Ludwig van Beethoven: Piano concerto No 6 in D major, op. 61
Allegro ma non troppo: The piano is the most patent feature (duh, Jorge, it’s a piano concerto). In his thoughts and feelings, LvB was probably not upset when he wrote this, as opposed to some other pieces by him. There are some (to my taste) weaker passages towards the end of the movement. The soloist makes mistakes when playing, and that is great: the piece sounds alive. No sarcasm or pun intended. There is no vibrato in the strings (maybe this happens more often than I thought, in performances, but it strikes me this time). I knew the concert, but the cadence at the end of the movement sounds very unfamiliar to me: is this the original one written by Beethoven?
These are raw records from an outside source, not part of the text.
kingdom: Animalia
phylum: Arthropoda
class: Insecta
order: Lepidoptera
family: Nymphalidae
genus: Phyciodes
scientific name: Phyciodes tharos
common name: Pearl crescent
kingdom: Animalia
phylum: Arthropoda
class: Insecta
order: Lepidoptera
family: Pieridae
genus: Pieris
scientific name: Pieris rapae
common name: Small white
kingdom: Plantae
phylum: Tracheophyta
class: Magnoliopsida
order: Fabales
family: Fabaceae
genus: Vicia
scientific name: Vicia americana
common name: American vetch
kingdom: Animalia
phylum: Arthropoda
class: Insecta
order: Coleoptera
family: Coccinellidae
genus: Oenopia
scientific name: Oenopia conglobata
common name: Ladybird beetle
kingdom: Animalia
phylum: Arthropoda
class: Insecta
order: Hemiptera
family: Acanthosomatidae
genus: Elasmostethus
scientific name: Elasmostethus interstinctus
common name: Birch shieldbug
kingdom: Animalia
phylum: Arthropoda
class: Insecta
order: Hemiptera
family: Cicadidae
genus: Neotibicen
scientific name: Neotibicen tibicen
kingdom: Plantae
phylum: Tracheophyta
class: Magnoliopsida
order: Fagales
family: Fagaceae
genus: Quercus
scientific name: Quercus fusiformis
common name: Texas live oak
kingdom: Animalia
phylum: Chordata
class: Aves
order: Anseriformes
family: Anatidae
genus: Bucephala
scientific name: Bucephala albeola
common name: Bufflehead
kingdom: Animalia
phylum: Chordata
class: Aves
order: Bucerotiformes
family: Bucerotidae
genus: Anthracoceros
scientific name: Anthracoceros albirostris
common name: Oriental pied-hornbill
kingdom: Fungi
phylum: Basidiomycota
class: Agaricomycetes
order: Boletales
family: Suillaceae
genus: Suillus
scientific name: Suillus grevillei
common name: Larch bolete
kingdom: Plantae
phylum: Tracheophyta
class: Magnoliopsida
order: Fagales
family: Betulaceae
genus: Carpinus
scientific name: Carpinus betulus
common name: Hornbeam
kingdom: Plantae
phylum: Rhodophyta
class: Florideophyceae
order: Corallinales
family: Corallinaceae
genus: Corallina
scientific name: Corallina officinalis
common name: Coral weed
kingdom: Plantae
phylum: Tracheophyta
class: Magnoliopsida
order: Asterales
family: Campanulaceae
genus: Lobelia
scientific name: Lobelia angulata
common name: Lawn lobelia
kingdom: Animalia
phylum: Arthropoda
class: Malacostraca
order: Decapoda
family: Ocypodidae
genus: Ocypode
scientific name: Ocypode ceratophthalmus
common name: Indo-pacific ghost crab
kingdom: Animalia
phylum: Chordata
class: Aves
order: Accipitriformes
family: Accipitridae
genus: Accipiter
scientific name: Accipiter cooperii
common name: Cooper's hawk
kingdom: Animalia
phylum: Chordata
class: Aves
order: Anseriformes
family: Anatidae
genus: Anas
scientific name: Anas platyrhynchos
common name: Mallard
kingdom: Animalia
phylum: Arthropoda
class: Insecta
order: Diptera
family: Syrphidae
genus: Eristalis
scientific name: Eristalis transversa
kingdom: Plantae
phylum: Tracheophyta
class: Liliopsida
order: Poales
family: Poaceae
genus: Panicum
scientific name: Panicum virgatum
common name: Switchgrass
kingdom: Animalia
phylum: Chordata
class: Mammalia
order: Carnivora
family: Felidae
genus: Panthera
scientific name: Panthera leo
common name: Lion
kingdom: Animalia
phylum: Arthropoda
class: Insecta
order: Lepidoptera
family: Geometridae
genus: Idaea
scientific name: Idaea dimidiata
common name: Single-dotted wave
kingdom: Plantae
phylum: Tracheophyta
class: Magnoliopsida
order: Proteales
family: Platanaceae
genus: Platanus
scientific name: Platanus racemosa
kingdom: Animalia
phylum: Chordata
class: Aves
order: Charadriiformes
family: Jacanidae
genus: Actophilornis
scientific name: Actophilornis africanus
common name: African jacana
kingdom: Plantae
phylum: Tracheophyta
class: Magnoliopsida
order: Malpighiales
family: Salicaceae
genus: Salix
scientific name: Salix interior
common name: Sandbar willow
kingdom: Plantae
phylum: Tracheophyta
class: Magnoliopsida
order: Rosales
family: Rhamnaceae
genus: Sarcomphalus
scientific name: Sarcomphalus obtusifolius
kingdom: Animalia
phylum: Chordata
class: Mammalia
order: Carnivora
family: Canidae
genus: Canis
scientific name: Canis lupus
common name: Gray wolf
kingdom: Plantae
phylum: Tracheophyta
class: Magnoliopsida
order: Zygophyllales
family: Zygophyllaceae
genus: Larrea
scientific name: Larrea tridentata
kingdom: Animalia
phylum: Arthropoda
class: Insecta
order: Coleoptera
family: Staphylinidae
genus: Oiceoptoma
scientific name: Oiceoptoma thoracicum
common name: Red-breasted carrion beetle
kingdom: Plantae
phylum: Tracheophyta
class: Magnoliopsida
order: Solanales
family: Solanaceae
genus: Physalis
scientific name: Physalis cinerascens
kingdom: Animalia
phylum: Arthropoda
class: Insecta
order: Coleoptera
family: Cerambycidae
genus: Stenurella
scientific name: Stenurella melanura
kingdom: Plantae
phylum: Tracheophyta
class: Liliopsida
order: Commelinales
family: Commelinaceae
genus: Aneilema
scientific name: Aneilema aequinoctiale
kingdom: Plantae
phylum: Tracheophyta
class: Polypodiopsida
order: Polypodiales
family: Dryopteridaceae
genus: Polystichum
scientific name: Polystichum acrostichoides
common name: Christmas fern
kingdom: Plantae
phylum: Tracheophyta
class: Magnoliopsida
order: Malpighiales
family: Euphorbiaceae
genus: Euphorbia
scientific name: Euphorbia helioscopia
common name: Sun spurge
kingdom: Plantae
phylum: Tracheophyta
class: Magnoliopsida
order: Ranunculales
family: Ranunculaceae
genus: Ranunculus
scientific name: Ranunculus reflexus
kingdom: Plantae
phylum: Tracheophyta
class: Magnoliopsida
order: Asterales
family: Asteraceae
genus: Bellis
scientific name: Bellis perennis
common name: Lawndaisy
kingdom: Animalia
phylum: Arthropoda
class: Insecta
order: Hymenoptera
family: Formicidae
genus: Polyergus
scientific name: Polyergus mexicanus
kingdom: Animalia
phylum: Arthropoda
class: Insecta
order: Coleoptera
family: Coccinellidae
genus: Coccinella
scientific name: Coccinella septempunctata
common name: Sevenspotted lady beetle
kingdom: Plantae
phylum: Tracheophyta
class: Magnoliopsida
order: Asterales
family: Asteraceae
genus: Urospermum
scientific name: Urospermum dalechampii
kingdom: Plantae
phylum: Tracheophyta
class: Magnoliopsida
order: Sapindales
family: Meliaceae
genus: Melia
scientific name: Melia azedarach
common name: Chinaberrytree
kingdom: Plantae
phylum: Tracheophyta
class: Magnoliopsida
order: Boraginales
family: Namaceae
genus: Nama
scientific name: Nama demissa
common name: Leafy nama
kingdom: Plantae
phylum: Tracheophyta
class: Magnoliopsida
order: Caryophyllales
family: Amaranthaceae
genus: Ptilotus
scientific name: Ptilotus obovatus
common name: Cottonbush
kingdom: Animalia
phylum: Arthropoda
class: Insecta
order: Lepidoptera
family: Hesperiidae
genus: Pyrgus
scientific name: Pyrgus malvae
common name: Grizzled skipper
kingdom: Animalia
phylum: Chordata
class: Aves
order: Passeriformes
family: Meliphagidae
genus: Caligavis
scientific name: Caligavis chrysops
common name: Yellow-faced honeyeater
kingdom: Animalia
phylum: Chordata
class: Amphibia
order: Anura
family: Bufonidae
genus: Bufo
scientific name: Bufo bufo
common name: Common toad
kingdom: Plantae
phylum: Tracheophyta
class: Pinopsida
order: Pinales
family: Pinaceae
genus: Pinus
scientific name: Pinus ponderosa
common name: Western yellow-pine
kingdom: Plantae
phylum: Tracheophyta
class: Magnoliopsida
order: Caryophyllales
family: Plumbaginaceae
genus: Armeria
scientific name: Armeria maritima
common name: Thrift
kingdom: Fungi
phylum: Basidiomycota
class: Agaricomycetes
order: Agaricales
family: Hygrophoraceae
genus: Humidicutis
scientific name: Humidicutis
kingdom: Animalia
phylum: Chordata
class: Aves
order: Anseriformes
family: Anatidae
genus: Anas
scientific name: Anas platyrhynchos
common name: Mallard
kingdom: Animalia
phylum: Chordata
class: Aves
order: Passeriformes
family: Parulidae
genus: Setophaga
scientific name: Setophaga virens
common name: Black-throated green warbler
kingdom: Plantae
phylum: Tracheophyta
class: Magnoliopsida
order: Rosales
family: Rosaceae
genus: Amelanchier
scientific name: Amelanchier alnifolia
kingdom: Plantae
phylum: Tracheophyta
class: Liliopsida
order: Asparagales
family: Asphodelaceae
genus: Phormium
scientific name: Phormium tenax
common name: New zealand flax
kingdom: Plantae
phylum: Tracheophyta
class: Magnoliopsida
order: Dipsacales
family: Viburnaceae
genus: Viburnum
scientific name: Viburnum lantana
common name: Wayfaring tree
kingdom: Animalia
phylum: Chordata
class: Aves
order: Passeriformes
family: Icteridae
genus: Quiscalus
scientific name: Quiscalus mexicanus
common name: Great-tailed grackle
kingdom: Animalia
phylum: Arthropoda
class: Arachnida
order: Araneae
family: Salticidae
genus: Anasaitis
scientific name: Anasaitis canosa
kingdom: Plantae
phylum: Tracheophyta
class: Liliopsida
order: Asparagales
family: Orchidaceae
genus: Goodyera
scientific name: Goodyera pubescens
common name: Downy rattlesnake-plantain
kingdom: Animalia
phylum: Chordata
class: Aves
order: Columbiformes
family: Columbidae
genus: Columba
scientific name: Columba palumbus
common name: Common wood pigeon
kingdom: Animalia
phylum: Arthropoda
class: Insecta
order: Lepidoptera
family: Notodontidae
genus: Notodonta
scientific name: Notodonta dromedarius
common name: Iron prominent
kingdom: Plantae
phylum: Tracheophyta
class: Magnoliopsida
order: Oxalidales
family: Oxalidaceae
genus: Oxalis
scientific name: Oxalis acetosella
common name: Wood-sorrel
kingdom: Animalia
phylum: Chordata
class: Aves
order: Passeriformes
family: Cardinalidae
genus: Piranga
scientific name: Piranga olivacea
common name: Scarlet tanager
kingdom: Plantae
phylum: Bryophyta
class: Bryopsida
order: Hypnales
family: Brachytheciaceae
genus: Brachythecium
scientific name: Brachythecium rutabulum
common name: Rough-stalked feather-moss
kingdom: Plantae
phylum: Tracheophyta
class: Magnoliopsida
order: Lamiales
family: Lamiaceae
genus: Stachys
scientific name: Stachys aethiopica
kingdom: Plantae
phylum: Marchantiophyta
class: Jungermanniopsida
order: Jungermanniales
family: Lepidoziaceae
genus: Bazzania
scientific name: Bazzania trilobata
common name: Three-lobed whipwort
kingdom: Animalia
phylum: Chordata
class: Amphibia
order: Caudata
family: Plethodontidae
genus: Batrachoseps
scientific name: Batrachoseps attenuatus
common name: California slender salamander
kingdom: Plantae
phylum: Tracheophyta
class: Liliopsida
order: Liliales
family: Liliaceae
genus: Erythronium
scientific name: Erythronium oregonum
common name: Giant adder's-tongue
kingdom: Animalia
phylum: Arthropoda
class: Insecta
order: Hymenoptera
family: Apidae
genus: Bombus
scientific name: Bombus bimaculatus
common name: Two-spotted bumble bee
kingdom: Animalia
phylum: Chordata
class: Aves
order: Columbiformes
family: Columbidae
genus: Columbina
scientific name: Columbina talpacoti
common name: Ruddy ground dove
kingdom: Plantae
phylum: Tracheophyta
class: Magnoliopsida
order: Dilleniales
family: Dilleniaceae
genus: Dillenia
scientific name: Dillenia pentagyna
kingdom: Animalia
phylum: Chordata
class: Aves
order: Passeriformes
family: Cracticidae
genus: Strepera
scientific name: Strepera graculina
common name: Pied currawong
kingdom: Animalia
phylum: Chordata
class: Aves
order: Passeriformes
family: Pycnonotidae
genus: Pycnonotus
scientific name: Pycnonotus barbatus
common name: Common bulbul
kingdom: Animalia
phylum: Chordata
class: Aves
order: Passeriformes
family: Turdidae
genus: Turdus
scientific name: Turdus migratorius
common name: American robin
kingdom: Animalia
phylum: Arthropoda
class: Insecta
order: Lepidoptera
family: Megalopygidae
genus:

It may be that the ones I heard before were not the original ones, or the fact this one is forgettable—and very much Beethovenian in the sense it sounds like “I’m going to present my ideas for as long as I want whether you like them or not, it’s my chance, period”. The Larghetto offers the possibility to follow some work with motifs here and there, but to my ear is rather uninteresting (sorry, I repeat, I am no LvB fan at all, and the more I try, the more I fail). It moves directly to the third movement, Rondo-Finale. Allegro. Too many trills. The solo passages are at points so unusual to me that I wouldn’t be surprised if it continued smoothly as the Pink Panther’s theme. There is a harmonic change that surprises me after a long chord, that is nice.
Ludwig van Beethoven: Symphony No 7 in A major, op. 92
Poco sostenuto. Vivace. Was that the Mannheim’s rocket? It is fast, and still the rhythm sounds heavy to me. Some silence and then a section with a more interesting rhythm follows. The motif is clearer, more expressive—and all in all it sounds better to me than the Piano concerto. Some shifts are very fast—and sound like LvB. The Allegretto is one of my all-time favourite pieces in Classical music (yes, I can like some of his music very much). I kept it in my ears and heart for the following movement, Presto, which I didn’t perceive at all. My mind came back with the Allegro con brio, which was too loud for my taste. All in all, the best of the venue for me was the Allegretto—and it was nice that my friend Pavel N., who accompanied me, felt the same.
On the linguistic interference I mentioned in the introduction: I had always been used to listen to music without a conscious language. This has become more so since I have to decide constantly which language to use—and, no, it is not an easy decision and it also interferes with the experience of the concert. Same as colours look differently depending on the language we think in, so is the music interpreted differently depending on the language we use as the base for our listening. Managing to separate language from music implies I cannot write notes. I could draw more easily than that and I don’t feel able either.